T-cell acute lymphoblastic leukemia (T-ALL) is a subtype of acute lymphoblastic leukemia (ALL), a cancer of the white blood cells. T-ALL affects T cells, a type of lymphocyte that plays a key role in the immune response.
Epidemiology[edit]
T-ALL accounts for approximately 15% of ALL cases in children and 25% in adults. It is more common in males than in females, and its incidence peaks in adolescence.
Pathophysiology[edit]
T-ALL is characterized by the malignant transformation and proliferation of immature T cells, or T lymphoblasts. This is often associated with genetic abnormalities, such as translocations and mutations, that disrupt normal T cell development.

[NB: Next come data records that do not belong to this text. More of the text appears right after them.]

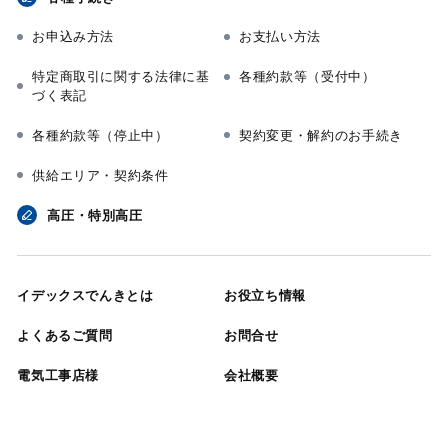
お申込み方法
お支払い方法
特定商取引に関する法律に基
各種約款等（受付中）
づく表記
各種約款等（停止中）
契約変更・解約のお手続き
供給エリア・契約条件
高圧・特別高圧
イデックスでんきとは
お役立ち情報
よくあるご質問
お問合せ
電気工事店様
会社概要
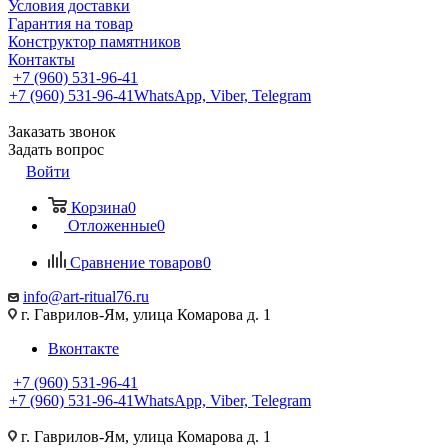
Условия доставки
Гарантия на товар
Конструктор памятников
Контакты
+7 (960) 531-96-41
+7 (960) 531-96-41
WhatsApp, Viber, Telegram
Заказать звонок
Задать вопрос
Войти
Корзина
0
Отложенные
0
Сравнение товаров
0
info@art-ritual76.ru
г. Гаврилов-Ям, улица Комарова д. 1
Вконтакте
+7 (960) 531-96-41
+7 (960) 531-96-41
WhatsApp, Viber, Telegram
г. Гаврилов-Ям, улица Комарова д. 1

Clinical presentation[edit]
Patients with T-ALL typically present with signs and symptoms of bone marrow failure, such as fatigue, pallor, and bleeding, as well as lymphadenopathy, hepatosplenomegaly, and sometimes mediastinal mass.
Diagnosis[edit]
The diagnosis of T-ALL is based on the morphological, immunophenotypic, and genetic analysis of peripheral blood and bone marrow samples. The presence of T lymphoblasts in these samples is indicative of T-ALL.
Treatment[edit]
The treatment of T-ALL involves intensive chemotherapy, often followed by stem cell transplantation in high-risk cases. Despite advances in treatment, the prognosis of T-ALL remains poor, particularly in adults.
Prognosis[edit]
The prognosis of T-ALL is generally worse than that of B-cell ALL, with lower rates of complete remission and higher rates of relapse. However, recent advances in treatment have improved the prognosis of T-ALL, particularly in children.